Ahead of the March 23 Legislative elections in Israel, a naked-statue resembling Prime Minister Benjamin Netanyahu was erected in Tel Aviv’s Habima Square on Wednesday. After finding out the same, municipal authorities put a barricade around it and posted a removal notice.
The charcoal, grey statue depicted the prime minister squatting naked in a corner while his head turned to look at the passerby. Located in the city’s central square it soon drew too much attention of on-lookers.
However, the sculpture is yet to be located and the hunt for the same is in the process. According to news reports, the statue measured five meters tall and weighed six tons and was dubbed “Israeli Hero".
It is being speculated that a statue is a form of protest against the current Prime Minister, who is preparing to run in elections a week from now, reports The Times of Israel.
This is not the first time when residents woke up to a statue of PM Netanyahu. Last year residents of the city of Tel Aviv saw a jarring site: a pop-up exhibit depicting a life-size statue of Israeli Prime Minister Benjamin Netanyahu enjoying a lavish meal by himself at a sprawling table in a mock re-enactment of the Last Supper.
The installation, displayed in Tel Aviv’s central Rabin Square, was the latest twist in the summer of demonstrations against Netanyahu. In those recent weeks, thousands of people took to the streets, calling on Netanyahu to resign, angry over what they say is his bungled response to an economic crisis caused by the coronavirus and depicting him as a hedonist out of touch with common people.
Israel will hold a snap election next week after parliament failed to meet a deadline to pass a budget in December, triggering a ballot presenting new challenges for Prime Minister Benjamin Netanyahu.
Campaigning in Israel’s fourth parliamentary election in two years gets underway with Netanyahu facing public anger over his handling of the coronavirus pandemic and while he is engaged in a corruption trial, the first against an Israeli prime minister.
Israel’s longest-serving leader will also have to contend with a new rival from the right, Gideon Saar, a defector from Netanyahu’s Likud party. An opinion poll on Israel’s Kan public TV on Tuesday showed Saar drawing even with the prime minister.

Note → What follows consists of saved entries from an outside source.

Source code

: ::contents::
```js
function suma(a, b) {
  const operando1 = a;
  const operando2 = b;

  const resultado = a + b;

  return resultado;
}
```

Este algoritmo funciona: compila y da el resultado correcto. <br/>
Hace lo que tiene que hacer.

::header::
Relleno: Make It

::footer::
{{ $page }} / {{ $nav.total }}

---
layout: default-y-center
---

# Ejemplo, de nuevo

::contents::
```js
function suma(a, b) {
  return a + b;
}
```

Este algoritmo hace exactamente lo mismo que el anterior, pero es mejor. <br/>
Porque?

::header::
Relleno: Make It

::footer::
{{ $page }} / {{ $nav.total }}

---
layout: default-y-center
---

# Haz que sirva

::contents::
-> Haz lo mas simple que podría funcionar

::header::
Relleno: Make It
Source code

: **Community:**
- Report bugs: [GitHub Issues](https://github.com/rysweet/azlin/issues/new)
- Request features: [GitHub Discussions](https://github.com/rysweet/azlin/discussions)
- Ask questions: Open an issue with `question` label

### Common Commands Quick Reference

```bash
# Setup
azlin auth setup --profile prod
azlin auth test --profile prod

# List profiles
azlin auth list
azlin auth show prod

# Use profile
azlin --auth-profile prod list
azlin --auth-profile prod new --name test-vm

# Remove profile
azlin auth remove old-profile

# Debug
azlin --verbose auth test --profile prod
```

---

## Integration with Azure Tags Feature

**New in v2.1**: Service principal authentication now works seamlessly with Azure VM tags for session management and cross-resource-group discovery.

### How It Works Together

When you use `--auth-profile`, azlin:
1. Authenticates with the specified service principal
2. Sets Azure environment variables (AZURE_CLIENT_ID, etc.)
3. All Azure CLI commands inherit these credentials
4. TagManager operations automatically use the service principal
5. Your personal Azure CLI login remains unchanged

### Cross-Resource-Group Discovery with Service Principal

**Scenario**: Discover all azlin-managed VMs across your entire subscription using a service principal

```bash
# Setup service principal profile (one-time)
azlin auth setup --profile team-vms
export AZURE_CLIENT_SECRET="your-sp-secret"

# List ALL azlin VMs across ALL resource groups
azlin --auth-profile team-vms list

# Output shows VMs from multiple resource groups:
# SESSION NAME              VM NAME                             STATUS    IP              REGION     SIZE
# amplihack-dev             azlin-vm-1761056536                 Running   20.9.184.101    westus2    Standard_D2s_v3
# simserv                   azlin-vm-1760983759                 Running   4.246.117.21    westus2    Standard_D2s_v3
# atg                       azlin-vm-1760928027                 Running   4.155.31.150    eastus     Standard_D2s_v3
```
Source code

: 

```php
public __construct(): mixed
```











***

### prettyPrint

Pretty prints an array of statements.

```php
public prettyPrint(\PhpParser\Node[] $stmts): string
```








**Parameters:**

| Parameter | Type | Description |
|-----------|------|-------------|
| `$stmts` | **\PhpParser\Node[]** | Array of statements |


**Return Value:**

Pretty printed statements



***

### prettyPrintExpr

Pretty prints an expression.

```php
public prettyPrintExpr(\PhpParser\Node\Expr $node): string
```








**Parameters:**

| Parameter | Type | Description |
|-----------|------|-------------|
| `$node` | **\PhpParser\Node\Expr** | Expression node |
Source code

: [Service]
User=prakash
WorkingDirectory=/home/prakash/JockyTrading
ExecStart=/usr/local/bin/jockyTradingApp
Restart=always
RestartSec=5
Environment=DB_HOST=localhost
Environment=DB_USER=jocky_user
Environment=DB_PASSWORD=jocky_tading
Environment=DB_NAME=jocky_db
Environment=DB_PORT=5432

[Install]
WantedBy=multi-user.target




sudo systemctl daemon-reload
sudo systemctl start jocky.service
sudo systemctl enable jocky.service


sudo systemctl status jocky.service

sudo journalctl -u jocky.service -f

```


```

Netanyahu, who has denied any criminal wrongdoing, and the current defence minister, centrist politician Benny Gantz, established a unity government in May after three inconclusive elections held since April 2019.
But they have been locked in a dispute over the passage of a national budget, the key to implementing a deal in which Gantz was to have taken over from Netanyahu in November 2021. A new election means that “rotation” will never happen.
Some political analysts said Netanyahu had hoped to use the budget dispute to force an election that would get him out of the power-sharing deal with Gantz. But they said he had preferred a ballot in May or June, when a vaccination campaign now underway could bring him more voters.
“If an election is forced upon us, I promise you that we will win,” Netanyahu said in a televised speech on Tuesday, blaming Gantz - who has plunged in the polls - for the early ballot.